Tımar, devlet görevlilerine hizmetleri karşılığında belli bir bölgenin vergi toplama yetkisinin devredilmesidir. Bu sistemin temel amacı seferler için asker beslemektir. Tımar sistemi, sadece askerî ihtiyaçları düzenlemekle kalmamış aynı zamanda eyaletlerin yönetimiyle beraber devletin ekonomik, sosyal ve tarım alanlarındaki politikalarının da temelini oluşturmuştur.

Osmanlı Devleti’nde yönetici sınıf dışında kalan tüm tebaa, reaya olarak kabul edilmiştir. Reaya, yönetici sınıftan farklı kurallara tabi ayrı zümreyi oluşturmuştur. Reaya bulunduğu toprağı terk edemez. Tımarlar fonksiyonlarına göre has, zeamet ve tımar olarak bölümlere ayrılmıştır. Has, geliri 100.000 akçeden fazla olan topraklardır. Bu topraklar padişaha ait olan topraklardır. Zeamet, geliri 20.000 akçe ile 100.000 akçe arasında olan topraklardır. Bu topraklar devletin üst düzey yöneticilerine aittir. Tımar topraklar ise geliri 20.000 akçeye kadar olan topraklardır. Genellikle tarım ile uğraşan köylü, çiftçi kesime verilmiştir. Osmanlı eyalet sisteminin temelini oluşturmuştur. Bununla birlikte eyalet askerleri içinde en önemli bölümdür. Osmanlı merkez kuvvetlerinden olan Yeniçeri Ocağı ile taşradaki eyaletlerdeki tımarlı sipahiler benzer görevleri yerine getirmişlerdir.

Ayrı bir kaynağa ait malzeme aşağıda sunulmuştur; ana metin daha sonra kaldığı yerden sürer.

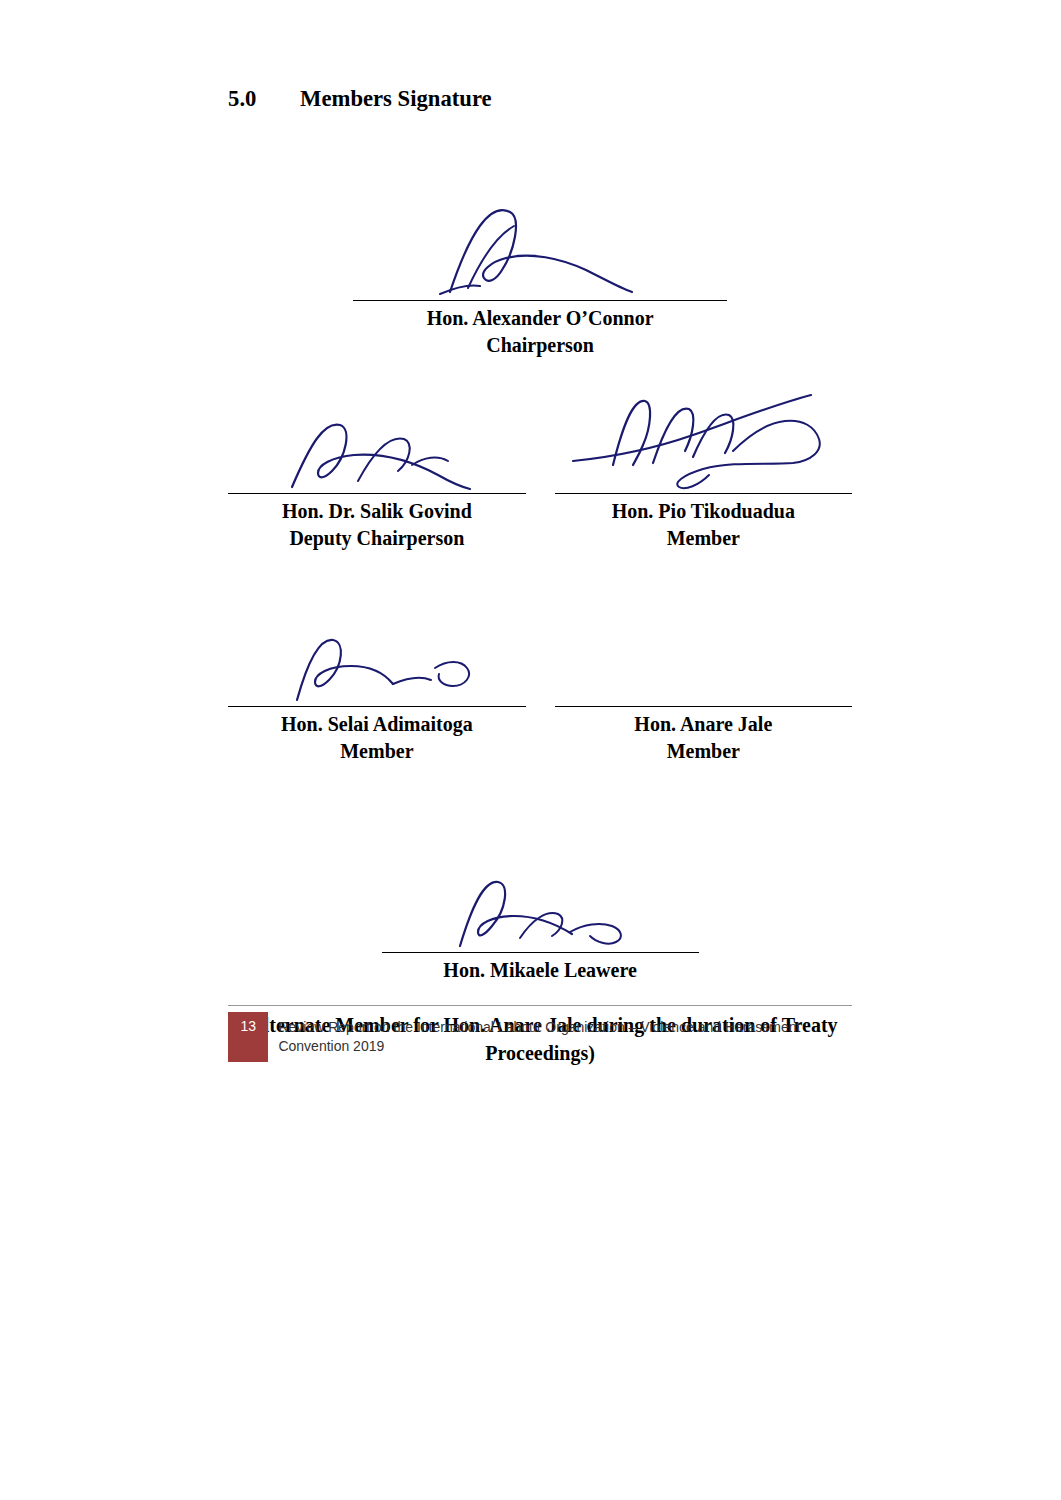5.0 Members Signature
Hon. Alexander O’Connor
Chairperson
Hon. Dr. Salik Govind
Deputy Chairperson
Hon. Pio Tikoduadua
Member
Hon. Selai Adimaitoga
Member
Hon. Anare Jale
Member
Hon. Mikaele Leawere
(Alternate Member for Hon. Anare Jale during the duration of Treaty Proceedings)
13
Review Report on the International Labour Organization – Violence and Harassment Convention 2019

Tımar sistemi sayesinde Osmanlı Devleti, ekonomik olarak oldukça iyi duruma gelmiştir. Toprağın sürekli olarak ekilip dikilmesi sağlanmış, üretim tüketim dengesi kurulmuştur. Bu denge sayesinde üretimde süreklilik sağlanmıştır. Elde edilen ürün karşılığında asker yetiştirilmesi devletin savaşa hazır konumda asker bulundurmasını sağlamıştır. Hazineden para ayrılmadan askerin teçhizatıyla birlikte savaşa katılması devleti ekonomik olarak daha iyi duruma getirmiştir. Osmanlı ordu sisteminde Tımarlı Sipahiler ile Yeniçeri Ocağı birbirlerine karşı denge unsuru olmuşlardır.